How can I show that this family of curves may be described by this differential equation? I have a homework problem in which I wish to show that the family of curves given by
$x^2 + y^2 = c x$
where $c$ is an abitrary constant may be described by the differential equation
$\frac{dy}{dx} = \frac{y^2-x^2}{2xy}$
I thought that I could use implicit differentiation to differentiate the original equation to get the second equation, but instead I get the equation
$\frac{c-2x}{2y}=\frac{dy}{dx}$
As you can see the derivative I get is not in the form of the equation that I am supposed to get.

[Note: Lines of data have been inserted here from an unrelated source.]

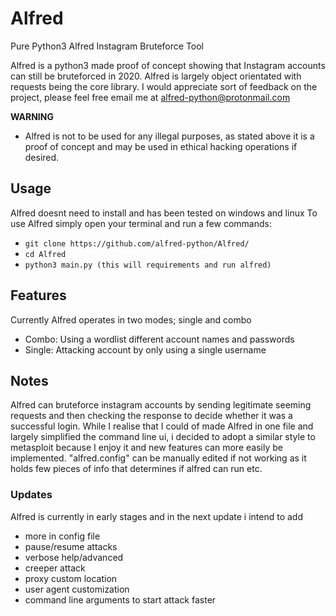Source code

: # Alfred
Pure Python3 Alfred Instagram Bruteforce Tool

Alfred is a python3 made proof of concept showing that Instagram accounts can still be bruteforced in 2020. Alfred is largely object orientated with requests being the core library.
I would appreciate sort of feedback on the project, please feel free email me at alfred-python@protonmail.com

**WARNING**
- Alfred is not to be used for any illegal purposes, as stated above it is a proof of concept and may be used in ethical hacking operations if desired.

## Usage
Alfred doesnt need to install and has been tested on windows and linux
To use Alfred simply open your terminal and run a few commands:
- `git clone https://github.com/alfred-python/Alfred/`
- `cd Alfred`
- `python3 main.py (this will requirements and run alfred)`

## Features
Currently Alfred operates in two modes; single and combo
- Combo: Using a wordlist different account names and passwords 
- Single: Attacking account by only using a single username

## Notes
Alfred can bruteforce instagram accounts by sending legitimate seeming requests and then checking the response to decide whether it was a successful login.
While I realise that I could of made Alfred in one file and largely simplified the command line ui, i decided to adopt a similar style to metasploit because I enjoy it and new features can more easily be implemented. "alfred.config" can be manually edited if not working as it holds few pieces of info that determines if alfred can run etc.

### Updates
Alfred is currently in early stages and in the next update i intend to add
- more in config file
- pause/resume attacks
- verbose help/advanced
- creeper attack
- proxy custom location
- user agent customization    
- command line arguments to start attack faster
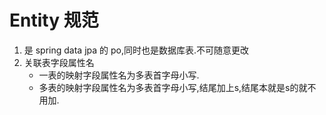 # Entity 规范 

1. 是 spring data jpa 的 po,同时也是数据库表.不可随意更改
2. 关联表字段属性名
    * 一表的映射字段属性名为多表首字母小写.
    * 多表的映射字段属性名为多表首字母小写,结尾加上s,结尾本就是s的就不用加.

I do not see a way for my solution to even become similar to the proposed solution as one contains constants whereas the other does not.
What is the correct procedure I should use to solve the problem?
 A: You should do as follows:
Differentiate the original equation, getting
$${x^2} + {y^2} = cx$$
$$2x + 2yy' = c$$
Now substitue from the last equation onto the first one:
$${x^2} + {y^2} = \left( {2x + 2y\frac{{dy}}{{dx}}} \right)x$$
$$\frac{{{x^2} + {y^2}}}{{2x}} = x + y\frac{{dy}}{{dx}}$$
$$\frac{{{x^2} + {y^2} - 2{x^2}}}{{2x}} = y\frac{{dy}}{{dx}}$$
$$\frac{{{y^2} - {x^2}}}{{2x}} = y\frac{{dy}}{{dx}}$$
$$\frac{{{y^2} - {x^2}}}{{2xy}} = \frac{{dy}}{{dx}}$$
as required.
Is this from Spiegel's Applied Equations? I'm asking since when I edited I wanted to add some info from the book and I found a problem that stated:
"Find the orthogonal trayectories of $x^2+y^2 = cx$"
And suggested the followging: solve for $c$ to get
$$\frac{{{x^2} + {y^2}}}{x} = c$$
$$\frac{{2{x^2} + 2xyy' - {x^2} - {y^2}}}{{{x^2}}} = 0$$
$${x^2} - {y^2} + 2xyy' = 0$$
$$\frac{{{y^2} - {x^2}}}{{2xy}} = \frac{{dy}}{{dx}}$$
The idea is to get rid of $c$, as you can see in any of the solutions.
A: This is what I got too: differentiate $x^2 + y^2 = c x$ with respect to $x$, we get
$$2x + 2y\frac{dy}{dx} = c, $$
which implies that 
$$\frac{dy}{dx}=\frac{c-2x}{2y},$$
as you got. But you can multiplying $x$ to get:
$$\frac{dy}{dx}=\frac{c-2x}{2y}\cdot\frac{x}{x}=\frac{cx-2x^2}{2xy}=\frac{(x^2 + y^2 )-2x^2}{2xy}= \frac{y^2-x^2}{2xy},$$
where we have used $cx=x^2 + y^2$ in the third equality. 
On the other hand, you can also solve the differential equation: $\displaystyle\frac{dy}{dx} = \frac{y^2-x^2}{2xy}$. Let $y=tx$. Then $dy=tdx+xdt$. Therefore the differetial equation can be written as
$$tdx+xdt=\frac{t^2x^2-x^2}{2tx^2}dx=\frac{t^2-1}{2t}dx,$$
which implies that 
$$xdt=-\frac{t^2+1}{2t}dx.$$
Integrating it, we get
$$\ln(t^2+1)=\int\frac{2t}{t^2+1}dt=-\int\frac{dx}{x}=-\ln x+C.$$
Hence, we have
$\ln[x(t^2+1)]=C$. Recall $t=y/x$, we get 
$\displaystyle\frac{y^2}{x}+x=e^C.$ If we write $e^C=c$, we get
$$y^2+x^2=cx.$$
A: This is a homogeneous differential equation as
$$\frac{dy}{dx}=F(x,y)=\frac{y^2-x^2}{2xy}$$
with $F(tx,ty)=F(x,y)$. One can solve it by putting $y=ux$ and so it becomes
$$x\frac{du}{dx}+u=F(1,u)=\frac{u^2-1}{2u}$$
so,
$$x\frac{du}{dx}=-\frac{u}{2}-\frac{1}{2u}$$
that can be promptly integrated to give
$$y^2+x^2=Cx$$
A: First multiply by $\frac{x}{x}$ $$\frac{c-2x}{2y}\cdot\frac{x}{x}=\frac{x(c-2x)}{2xy}=\frac{cx-2x^2}{2xy}$$ From the first equation we know that $$cx=x^2+y^2$$ so $$\frac{cx-2x^2}{2xy}=\frac{(x^2+y^2)-2x^2}{2xy}=\frac{y^2-x^2}{2xy}$$ Therefore $$\frac{dy}{dx}=\frac{y^2-x^2}{2xy}$$